From 8 a.m. to 4 p.m. today, bargain hunters from far and wide will pack the streets for the 21st annual Liberty Lake Community Yard Sales – an event that’s been happening longer than Liberty Lake’s been a city.
Cyndee Furukawa, first-time organizer, has heard of shoppers who’ve traveled from Montana. Pat Dockrey, who is volunteering for the fourth year in a row, said he’s had requests from Idaho residents to set up shop in the park.
“I’ve been told that there are people who plan their vacations for this sale,” Dockrey said.
More than 260 homes have registered this year. Each paid $10 for an ad on a map in the event guide published by the Liberty Lake Splash. Proceeds go into the Liberty Lake Kiwanis Foundation Scholarship fund.

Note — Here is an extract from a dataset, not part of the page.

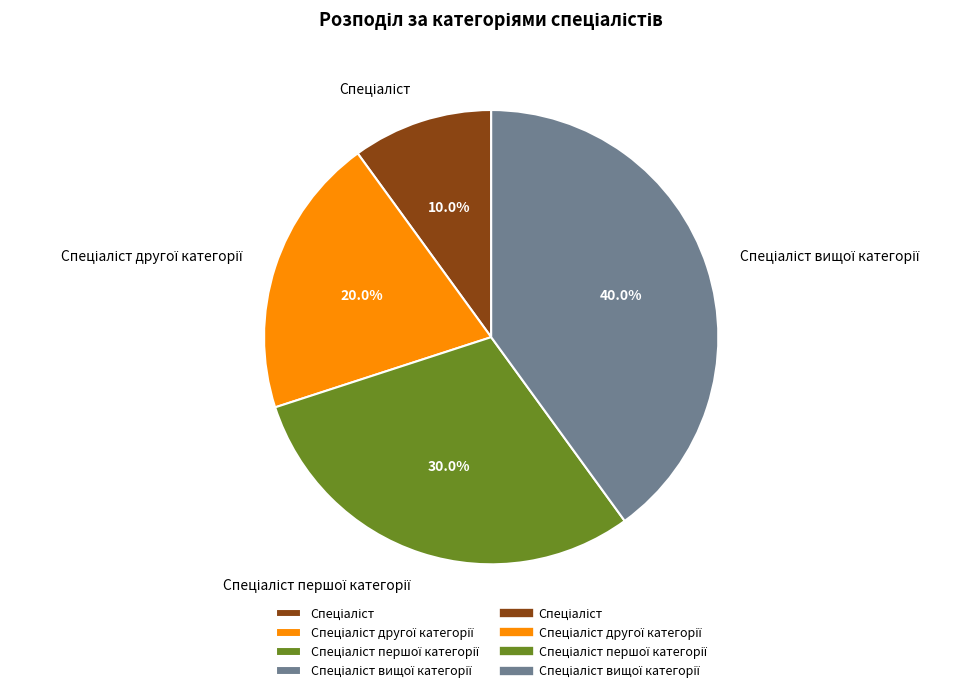

Is there a majority slice in this chart?

No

Retailers and restaurant operators say the event marks one of their biggest days. After seeing the long line of cars along Appleway Boulevard during last year’s sale, Bobby Taninchev, new owner of Liberty Lake’s Twisp Café, said he’s calling extra help to work.
“It’s a busy day,” Taninchev said.
Liberty Lake police Chief Brian Asmus said he’ll have three officers on bikes patrolling the city, although he notes that shoppers are usually cooperative.

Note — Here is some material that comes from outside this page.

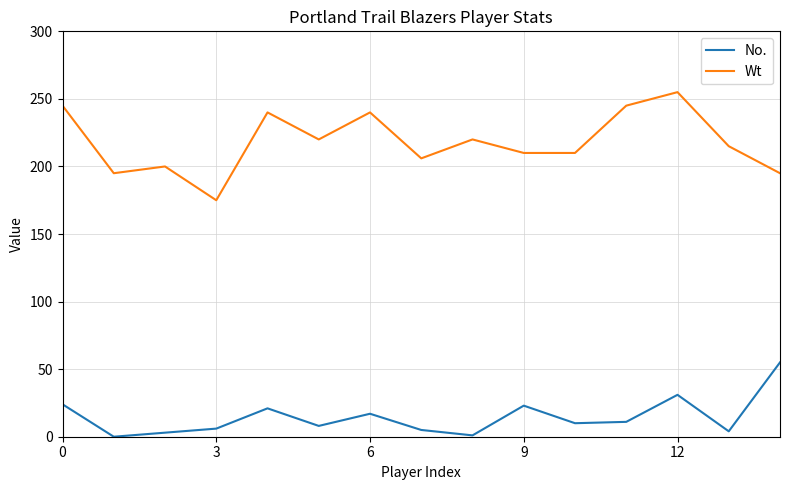

Which series has the largest total across all categories?

Wt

Many people in Liberty Lake say they look forward to the yard sales every summer, despite the heavy traffic it brings.
“It’s fun as long as you don’t leave your neighborhood,” said Cindy Merrill.
Cindy Constance is participating in her fifth sale.

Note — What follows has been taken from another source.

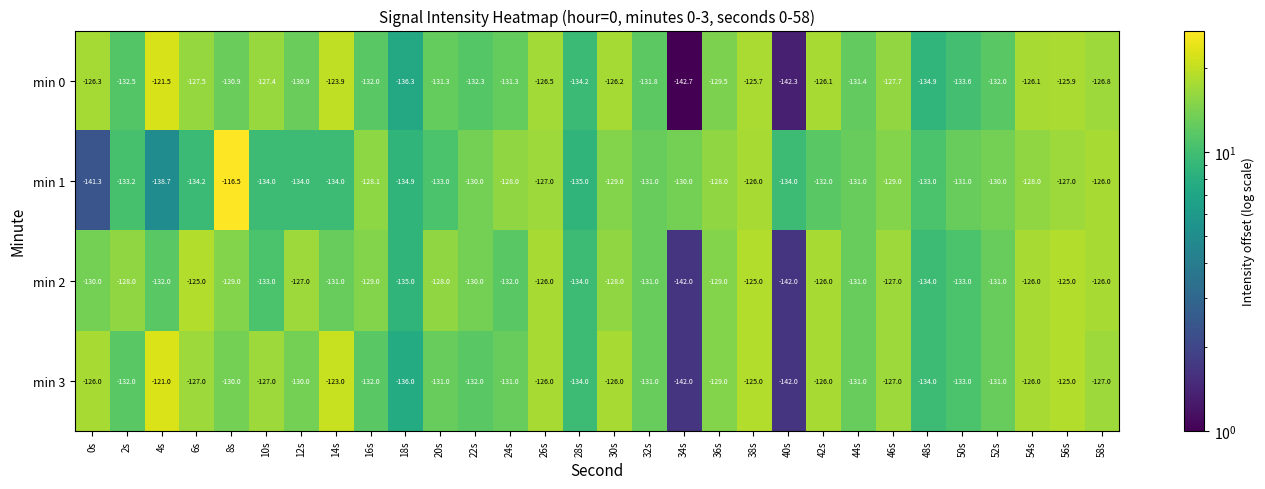

What is the sum of all min 1 values?

-3926.9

“We just expect it and it doesn’t bother us,” she said. “It’s great when we’re selling because that means our things are going to be out there, and people are going to stop by and hopefully buy something.”
Her son Casey Constance will sell model cars, action figures, Legos and other collectible toys.
“My grandpa’s friend gives me a lot of toys to sell … I buy them for a dollar and I sell them for two,” said the Greenacres Middle School student.
At Carrie Kuhl’s house, four families are selling together. Most of her items are children’s toys and clothes.
After seven years of experience, Kuhl knows just what to expect from today’s event.
“I look forward to it a lot,” she said. “There’s lots of people. There’s tons of yard sales, lots of vendors around the park. It’s a lot of fun.”